§ Exercise passage:
§ §

Mainstream Comics, Ellen Burstyn & Jim Broadbent star in “The Momentum of Things”
/That's 30 issues, fella. That's over $120 of cascading plot. That's probably over 70,000 words of dialogue. (Eyes boggle)
To be, or not to be, that is the question:
Shakespeare – Hamlet 1:1
According to the work in the public domain there are about 32,000 words in Hamlet, FFS.
Given my druthers, I'd rather have a blast of something like this:
Follow me! Into the maw of insanity!
So, gang, here's your problem.
Of course, not JEM specifically but rather this meandering blech that is now mainstream comics. Don't believe me? Listen to Vince Gilligan!
It’s helpful to have an end date. Most shows are designed to go on into perpetuity – to go on indefinitely. You don’t want it to end, but, actually, desiring an end date from early on held us in good stead.
Vince Gilligan – Creator – Breaking Bad
Our desire to apparently complicate the uncomplicated is a real thing. A real big problem. It's strangling something we love. To be honest, it's ripping it to pieces. You pick up something in the middle of that 30 issue diagram and your brain is going to turn into oatmeal. PORRIDGE, I SAY!
What is needed, for both thee, me, and the royal WE is a little bit of a format redefinition.
And that realization left me gasping. How, where, to what degree? And then, a bolt from the blue. Combing my rapidly dwindling longboxes this week I came across a massive stack of What If… from the volume II era (late 80’s).
WHAT IF… The Avengers Lost the Evolutionary War? WHAT IF… Steve Rogers had Refused to Give Up Being Captain America? WHAT IF… Iron Man Lost the Armor Wars? WHAT IF… The Fantastic Four all had the Same Power? WHAT IF… The Vision had Conquered the World? WHAT IF… Phoenix Rose Again? WHAT IF… The X-Men had Stayed in Asgard? WHAT IF… The Avengers Lost Operation Galactic Storm?
In the strictest sense, a lot of this was CRAP comics. Tryout art. HACKneyed dialogue.
Uuuuuuurgh
But on further inspection, and I say this with some level of seriousness, this is (or, rather, was) the last vestige of verve and piss in mainstream comics.
I challenge any individual to the patented“What if…” F You set-up. Can anyone find a comic that goes from the equivalent of the panel above to the panels below in less than two pages?

§ §

§ Saved data entries:
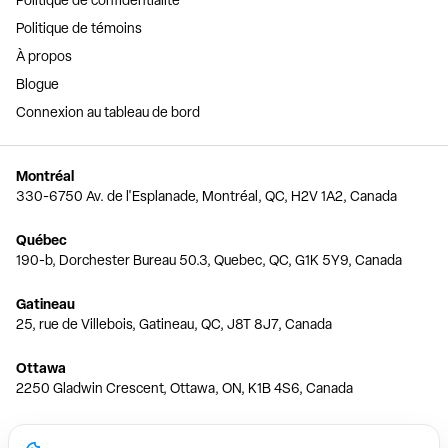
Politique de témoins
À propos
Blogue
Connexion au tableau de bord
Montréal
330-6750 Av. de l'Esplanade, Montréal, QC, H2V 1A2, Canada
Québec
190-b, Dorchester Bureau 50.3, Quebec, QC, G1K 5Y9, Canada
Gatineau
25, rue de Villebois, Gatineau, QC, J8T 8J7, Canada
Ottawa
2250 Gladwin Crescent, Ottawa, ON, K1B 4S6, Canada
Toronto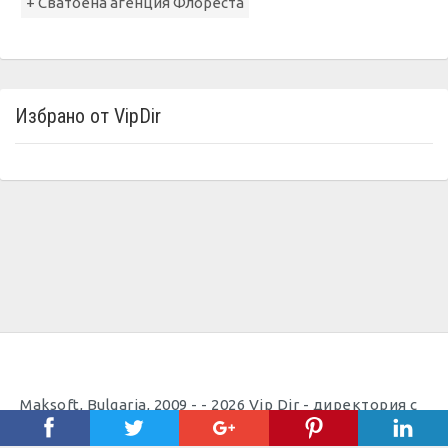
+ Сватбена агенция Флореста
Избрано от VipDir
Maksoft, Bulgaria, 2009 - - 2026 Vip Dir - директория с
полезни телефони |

§ §

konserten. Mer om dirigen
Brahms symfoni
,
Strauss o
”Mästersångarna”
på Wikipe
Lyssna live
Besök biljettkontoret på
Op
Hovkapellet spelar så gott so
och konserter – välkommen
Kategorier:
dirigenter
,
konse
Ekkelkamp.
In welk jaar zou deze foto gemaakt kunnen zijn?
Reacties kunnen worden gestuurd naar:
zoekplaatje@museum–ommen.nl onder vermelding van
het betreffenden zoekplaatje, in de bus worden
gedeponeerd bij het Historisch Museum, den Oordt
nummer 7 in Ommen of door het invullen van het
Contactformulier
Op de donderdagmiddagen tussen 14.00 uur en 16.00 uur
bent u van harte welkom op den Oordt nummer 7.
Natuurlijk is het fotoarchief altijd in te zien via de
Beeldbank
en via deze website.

§ §

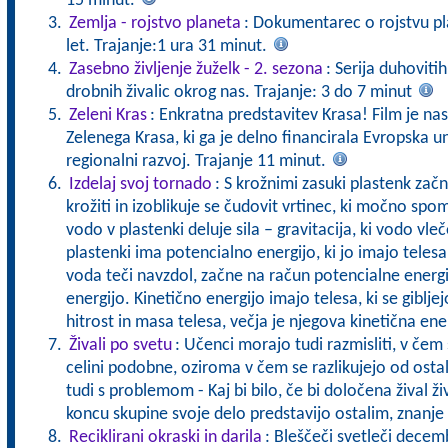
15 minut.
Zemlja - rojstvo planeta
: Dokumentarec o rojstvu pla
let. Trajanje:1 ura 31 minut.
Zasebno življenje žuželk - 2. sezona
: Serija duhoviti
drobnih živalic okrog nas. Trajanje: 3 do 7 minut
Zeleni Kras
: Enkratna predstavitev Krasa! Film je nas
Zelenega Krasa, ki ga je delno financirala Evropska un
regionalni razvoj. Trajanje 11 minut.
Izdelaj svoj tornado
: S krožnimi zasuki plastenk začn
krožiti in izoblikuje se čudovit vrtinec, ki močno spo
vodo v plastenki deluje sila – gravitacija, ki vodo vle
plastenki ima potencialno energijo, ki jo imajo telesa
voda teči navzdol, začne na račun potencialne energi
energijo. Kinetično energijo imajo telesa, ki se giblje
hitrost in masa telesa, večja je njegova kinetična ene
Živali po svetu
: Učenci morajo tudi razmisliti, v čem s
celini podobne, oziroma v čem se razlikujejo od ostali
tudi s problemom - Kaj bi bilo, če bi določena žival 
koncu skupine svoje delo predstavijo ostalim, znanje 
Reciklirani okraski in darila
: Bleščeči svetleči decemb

§ §

§ Brief:
For each statement below, state yes or no depending on whether it agrees with the commentary on mainstream comics, and quote the commentary's exact words that decide it.
1. The What If… issues the writer came across date from the volume II era.
2. The writer puts the number of words in Hamlet at about 70,000.
3. Vince Gilligan says that wanting an end date from early on served the show well.

§ Exercise result:
1. Yes: "a massive stack of What If… from the volume II era (late 80’s)"
2. No: "there are about 32,000 words in Hamlet"
3. Yes: "desiring an end date from early on held us in good stead"